Showing posts with label rural 5 Friday. Show all posts
Showing posts with label rural 5 Friday. Show all posts

Friday, October 11, 2013

Random 5 Friday

As promised, Fridays will be my "answer questions" day and if I don't have five questions, I'll add some random facts to make up my 5. I'm linking to Rural Journal.  Hop over to read more random posts.

1. I was asked if it is too cold for the vegetables I planted in my new raised planter bed. Honestly, I don't know. This is our first winter living in the Sierra foothills so I will learn. The thyme, chives and rhubarb will weather the winter fine. It may be too late for the sugar snap peas but I'm hoping to squeak a handful before the frost kills them. I figure 50/50 on them. The lettuce won't last long once we get regular hard frosts but I'm hoping it will grow until December.

2. Feral friend Janice asked if I am classically trained and suggested that I ride like Vlad Littauer. Who?? I had to Google the guy. He was a Russian teacher and trainer, primarily of jumpers, and he was a big advocate of "forward" and riding in a hunter seat. I don't ride in a hunter seat much -- I never was a real jumper. The question about me being classically trained gave me pause. As a kid, I rode bareback on borrowed horses or western at the rental stable. I never had a lesson other than those given at the rental stable. When I was 40, I discovered dressage and started taking lessons. So, my lessons have all been classical but my formative riding years were all about yee-haw, jumping logs bareback (and falling off) and trail riding. It does tickle me no end to think about the label "classical" applying to me.
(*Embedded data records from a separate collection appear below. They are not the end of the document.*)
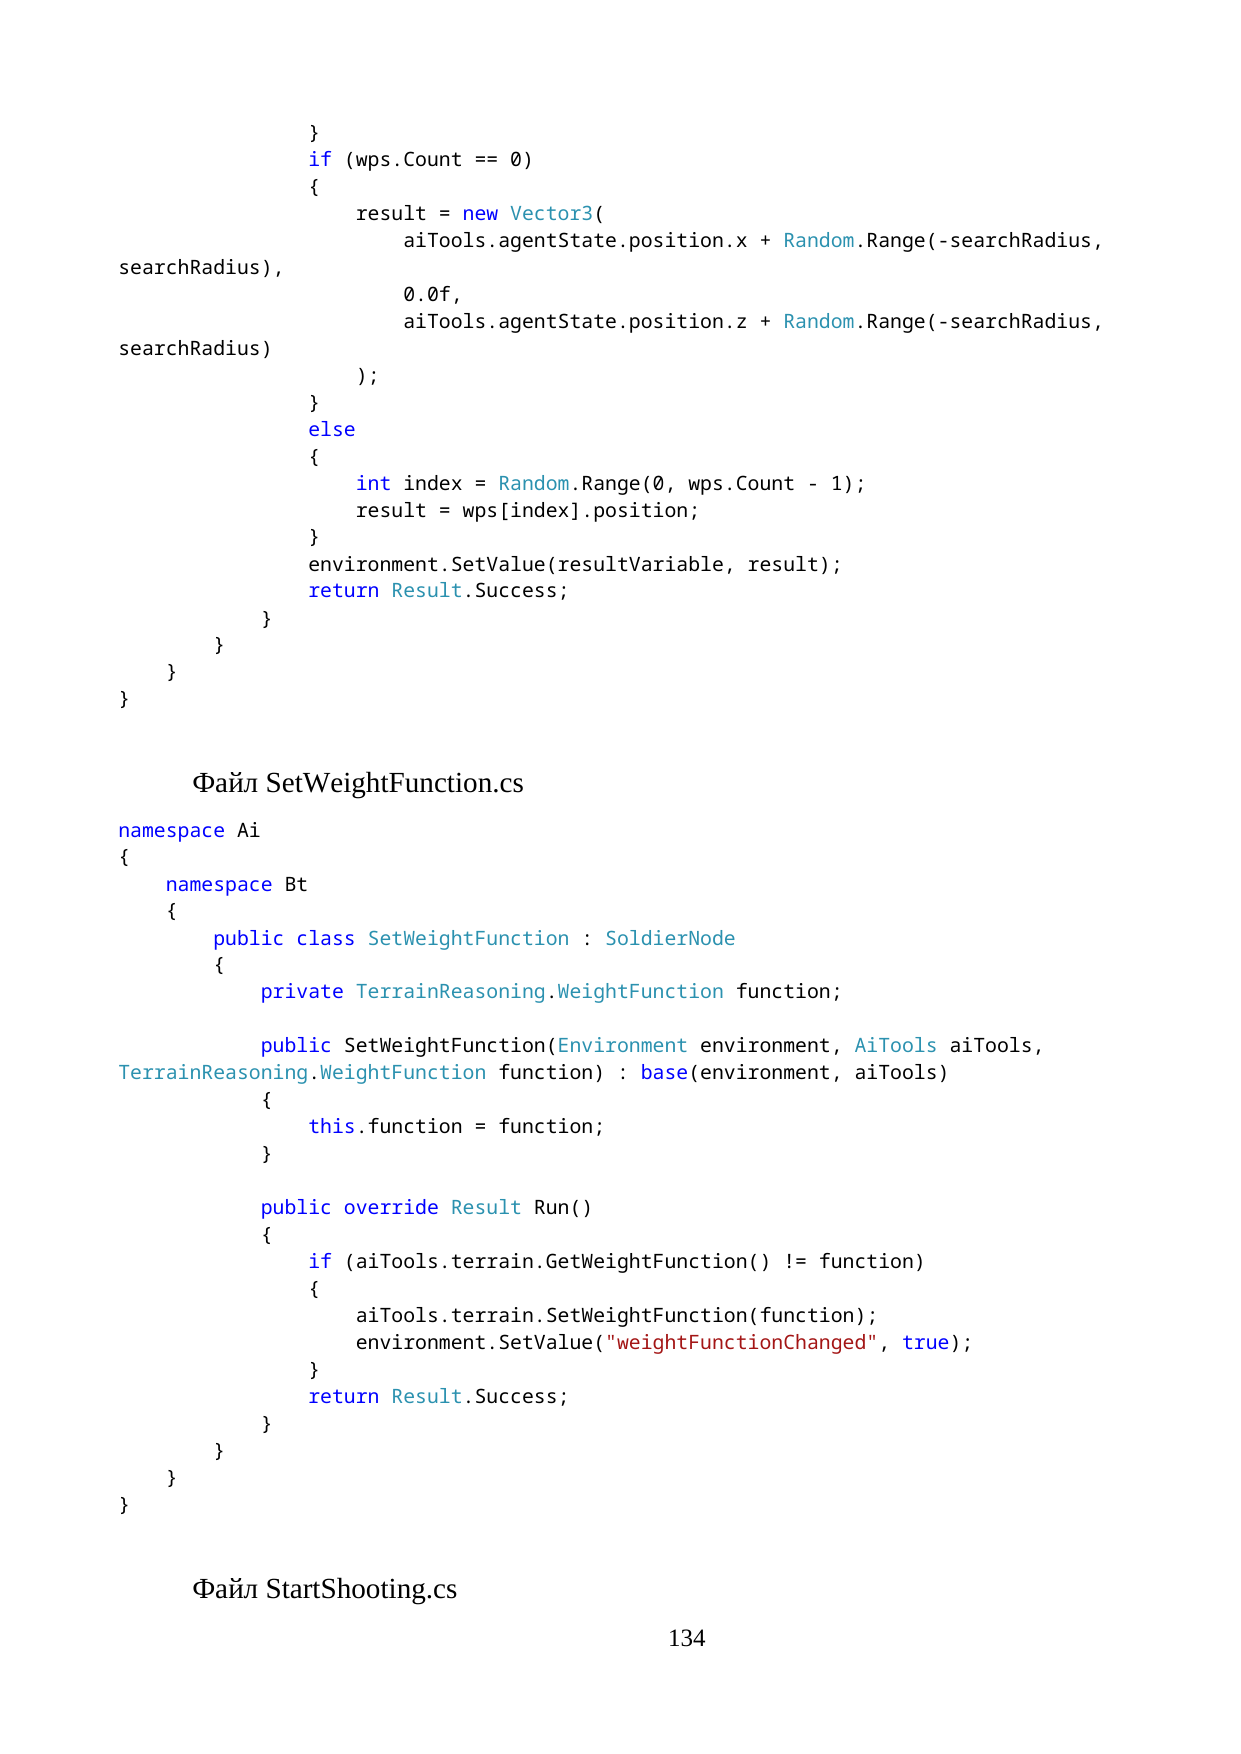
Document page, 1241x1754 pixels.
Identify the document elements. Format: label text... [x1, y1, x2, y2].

text { [118, 1274, 1181, 1301]
text } [118, 631, 1181, 658]
text result = new Vector3( [118, 199, 1181, 226]
text result = wps[index].position; [118, 496, 1181, 523]
text } [118, 1139, 1181, 1167]
text if (aiTools.terrain.GetWeightFunction() != function) [118, 1247, 1181, 1274]
text } [118, 523, 1181, 550]
text this.function = function; [118, 1113, 1181, 1139]
text public class SetWeightFunction : SoldierNode [118, 924, 1181, 951]
text { [118, 172, 1181, 199]
text { [118, 1221, 1181, 1247]
text { [118, 442, 1181, 469]
text } [118, 685, 1181, 712]
text aiTools.terrain.SetWeightFunction(function); [118, 1301, 1181, 1328]
text if (wps.Count == 0) [118, 145, 1181, 172]
text else [118, 415, 1181, 442]
text public override Result Run() [118, 1193, 1181, 1221]
text environment.SetValue(resultVariable, result); [118, 550, 1181, 577]
text ); [118, 361, 1181, 388]
text { [118, 843, 1181, 870]
text } [118, 1436, 1181, 1463]
text private TerrainReasoning.WeightFunction function; [118, 978, 1181, 1005]
text return Result.Success; [118, 1382, 1181, 1409]
text { [118, 897, 1181, 924]
text } [118, 1490, 1181, 1517]
text } [118, 1463, 1181, 1490]
text aiTools.agentState.position.z + Random.Range(-searchRadius, searchRadius) [118, 307, 1181, 361]
text } [118, 658, 1181, 685]
text } [118, 1409, 1181, 1436]
text aiTools.agentState.position.x + Random.Range(-searchRadius, searchRadius), [118, 226, 1181, 280]
text } [118, 388, 1181, 415]
text int index = Random.Range(0, wps.Count - 1); [118, 469, 1181, 496]
text namespace Ai [118, 816, 1181, 843]
text { [118, 951, 1181, 978]
text } [118, 118, 1181, 145]
text 0.0f, [118, 280, 1181, 307]
text return Result.Success; [118, 577, 1181, 604]
text { [118, 1086, 1181, 1113]
text Файл SetWeightFunction.cs [118, 766, 1181, 799]
text } [118, 1355, 1181, 1382]
text environment.SetValue("weightFunctionChanged", true); [118, 1328, 1181, 1355]
text Файл StartShooting.cs [118, 1571, 1181, 1605]
text public SetWeightFunction(Environment environment, AiTools aiTools, TerrainReasoning.WeightFunction function) : base(environment, aiTools) [118, 1032, 1181, 1086]
text } [118, 604, 1181, 631]
text namespace Bt [118, 870, 1181, 897]
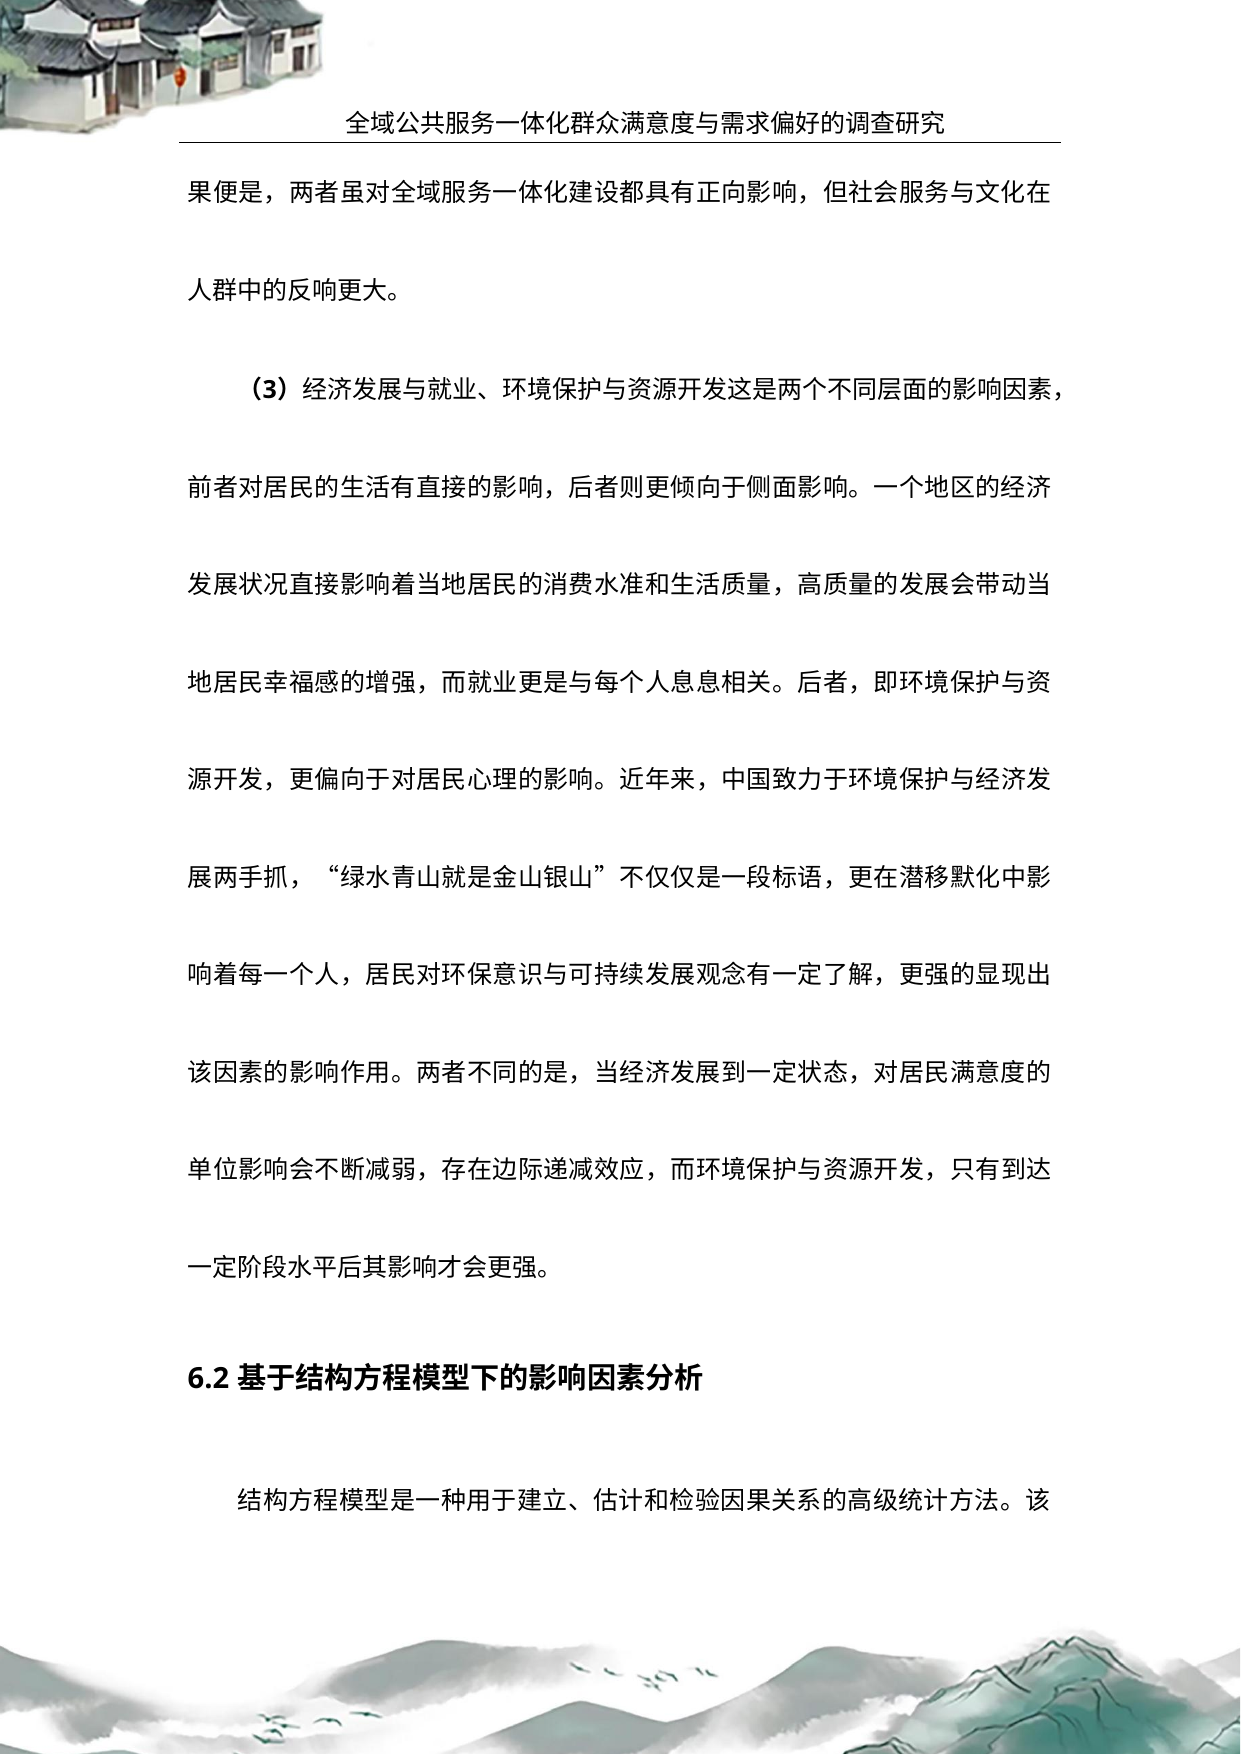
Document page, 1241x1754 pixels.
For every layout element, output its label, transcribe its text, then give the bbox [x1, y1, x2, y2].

subtitle 6.2 基于结构方程模型下的影响因素分析 [187, 1343, 1053, 1408]
picture [0, 0, 1241, 1754]
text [187, 1466, 1053, 1531]
text （3）经济发展与就业、环境保护与资源开发这是两个不同层面的影响因素，前者对居民的生活有直接的影响，后者则更倾向于侧面影响。一个地区的经济发展状况直接影响着当地居民的消费水准和生活质量，高质量的发展会带动当地居民幸福感的增强，而就业更是与每个人息息相关。后者，即环境保护与资源开发，更偏向于对居民心理的影响。近年来，中国致力于环境保护与经济发展两手抓，“绿水青山就是金山银山”不仅仅是一段标语，更在潜移默化中影响着每一个人，居民对环保意识与可持续发展观念有一定了解，更强的显现出该因素的影响作用。两者不同的是，当经济发展到一定状态，对居民满意度的单位影响会不断减弱，存在边际递减效应，而环境保护与资源开发，只有到达一定阶段水平后其影响才会更强。 [187, 355, 1053, 1298]
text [187, 158, 1053, 321]
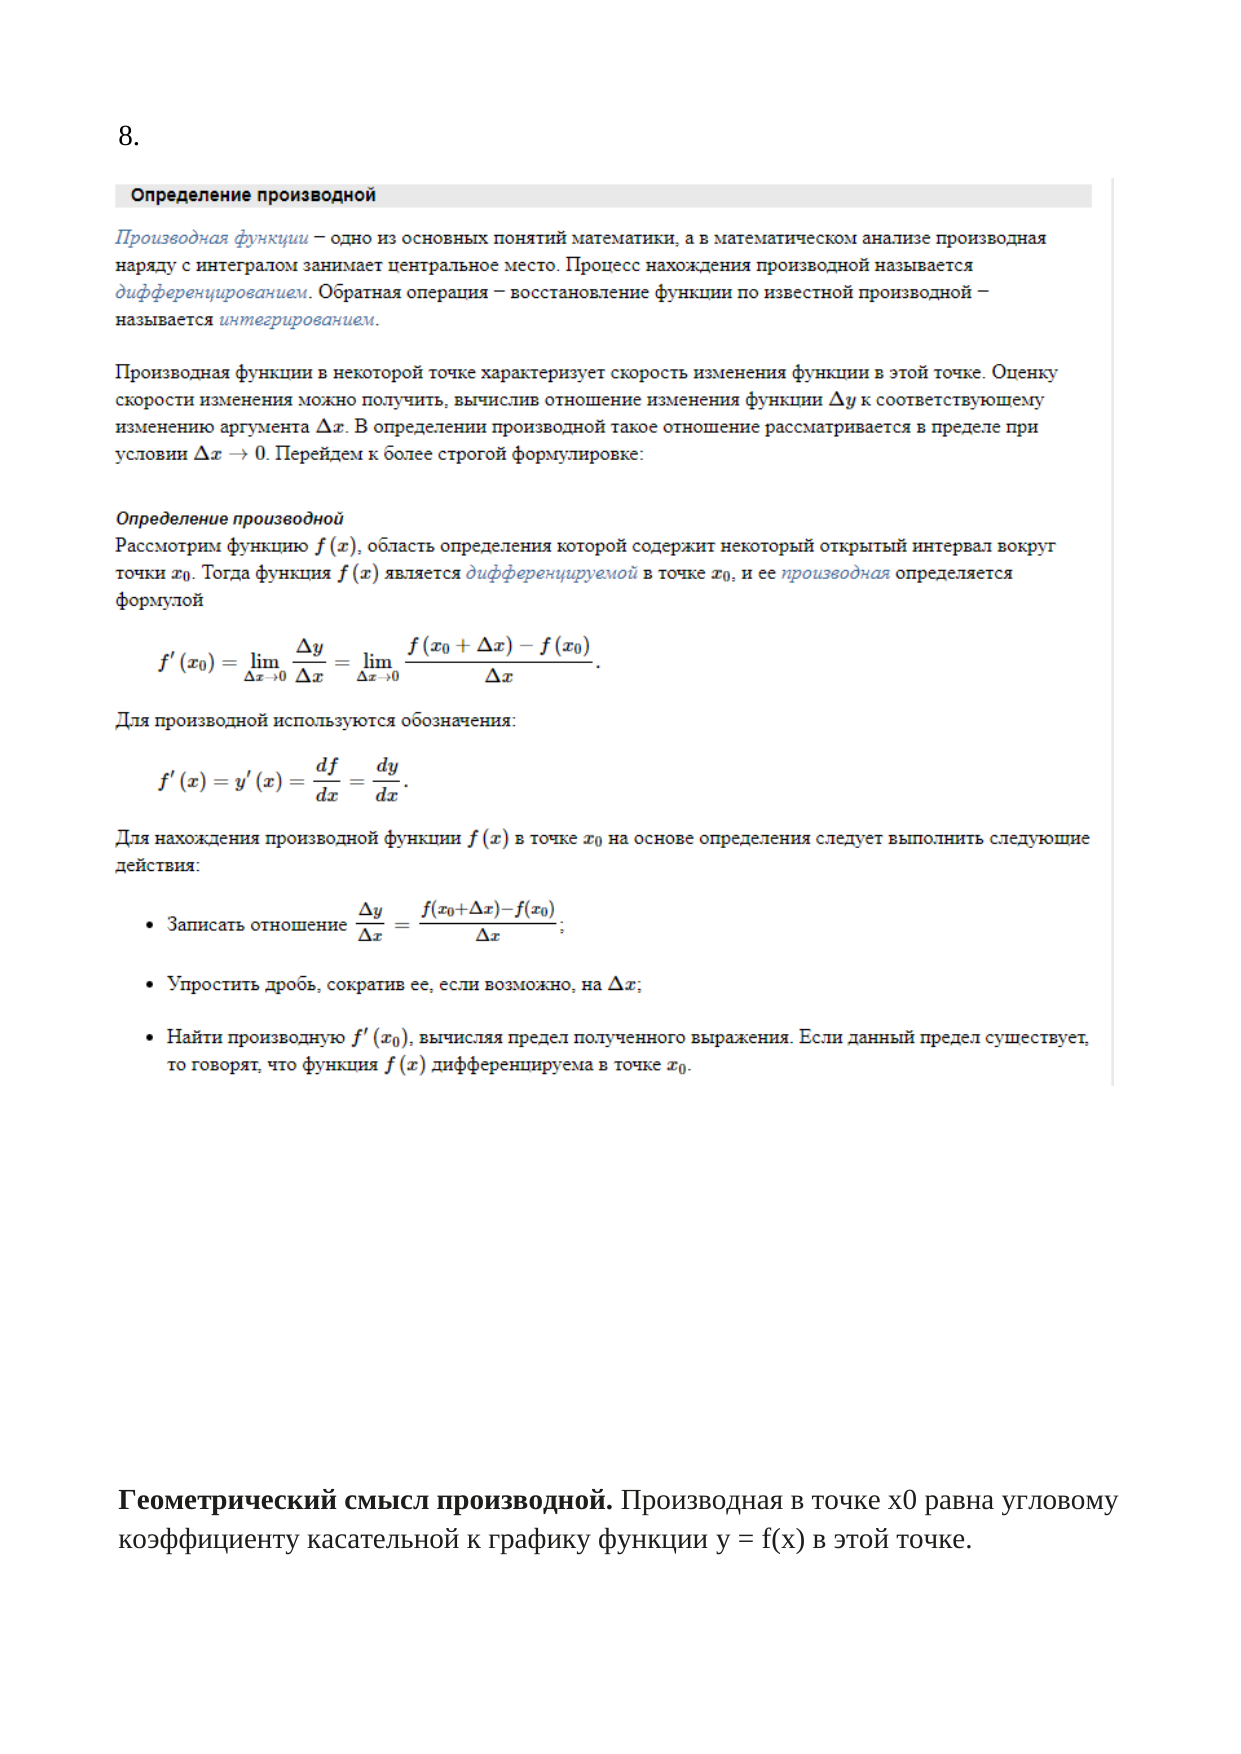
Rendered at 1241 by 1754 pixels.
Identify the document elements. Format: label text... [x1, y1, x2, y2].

text 8. [118, 118, 1122, 152]
picture [109, 178, 1114, 1086]
text Геометрический смысл производной. Производная в точке x0 равна угловому коэффициенту касательной к графику функции y = f(x) в этой точке. [118, 1482, 1122, 1554]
3. My very favorite author, Alice Munro, won the Nobel prize for literature. She's a Canadian writer of short stories. Amazing short stories. She writes about living in a small town; about the people and the choices they make; how small choices can change and shape a life. If you haven't read her stories, give her a try. She is one of the few authors that I read and re-read over and over again.

4. While unpacking a box, I found a Christmas letter I wrote in 2001. We had just purchased the land for Aspen Meadows, our house in the suburbs was for sale, Brett was pouring over house plans, and I was stressing about living in a travel trailer for three months with two small children and a big dog. Its a good thing I didn't know that it would be close to a year living in that travel trailer while Aspen Meadows was built.

5. I am never moving again. Never. I unpacked the last box tonight. I'm done.